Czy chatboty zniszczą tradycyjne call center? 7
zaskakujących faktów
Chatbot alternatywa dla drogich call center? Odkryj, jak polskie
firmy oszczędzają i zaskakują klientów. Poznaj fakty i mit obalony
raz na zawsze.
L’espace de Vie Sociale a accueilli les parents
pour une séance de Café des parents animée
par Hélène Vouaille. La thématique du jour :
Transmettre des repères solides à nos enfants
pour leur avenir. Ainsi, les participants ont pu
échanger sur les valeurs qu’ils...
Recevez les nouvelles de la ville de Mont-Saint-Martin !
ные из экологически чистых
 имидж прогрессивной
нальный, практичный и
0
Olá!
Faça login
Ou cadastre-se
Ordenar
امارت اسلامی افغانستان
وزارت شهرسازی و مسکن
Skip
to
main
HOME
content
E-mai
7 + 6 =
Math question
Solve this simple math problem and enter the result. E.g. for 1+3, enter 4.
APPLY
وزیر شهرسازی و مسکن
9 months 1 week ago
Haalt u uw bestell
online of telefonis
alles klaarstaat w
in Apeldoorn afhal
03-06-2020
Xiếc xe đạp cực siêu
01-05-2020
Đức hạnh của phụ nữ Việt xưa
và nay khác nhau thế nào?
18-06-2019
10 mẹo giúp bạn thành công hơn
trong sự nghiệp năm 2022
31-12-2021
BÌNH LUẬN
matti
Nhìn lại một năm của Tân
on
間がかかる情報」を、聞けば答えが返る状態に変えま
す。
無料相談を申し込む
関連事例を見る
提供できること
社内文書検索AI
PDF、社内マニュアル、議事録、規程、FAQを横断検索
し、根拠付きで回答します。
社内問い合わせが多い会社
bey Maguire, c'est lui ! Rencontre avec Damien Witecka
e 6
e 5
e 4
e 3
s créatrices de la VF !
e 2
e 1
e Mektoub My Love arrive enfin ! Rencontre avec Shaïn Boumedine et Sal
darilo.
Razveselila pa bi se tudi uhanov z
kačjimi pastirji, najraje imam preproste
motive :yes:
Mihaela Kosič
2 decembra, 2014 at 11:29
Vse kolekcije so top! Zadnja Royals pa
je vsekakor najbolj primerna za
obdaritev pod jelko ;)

————

> **What to work on**: Pull out every line of the material above that contains the word "parents". Case counts.

> **Solution to this exercise**:
L’espace de Vie Sociale a accueilli les parents
pour une séance de Café des parents animée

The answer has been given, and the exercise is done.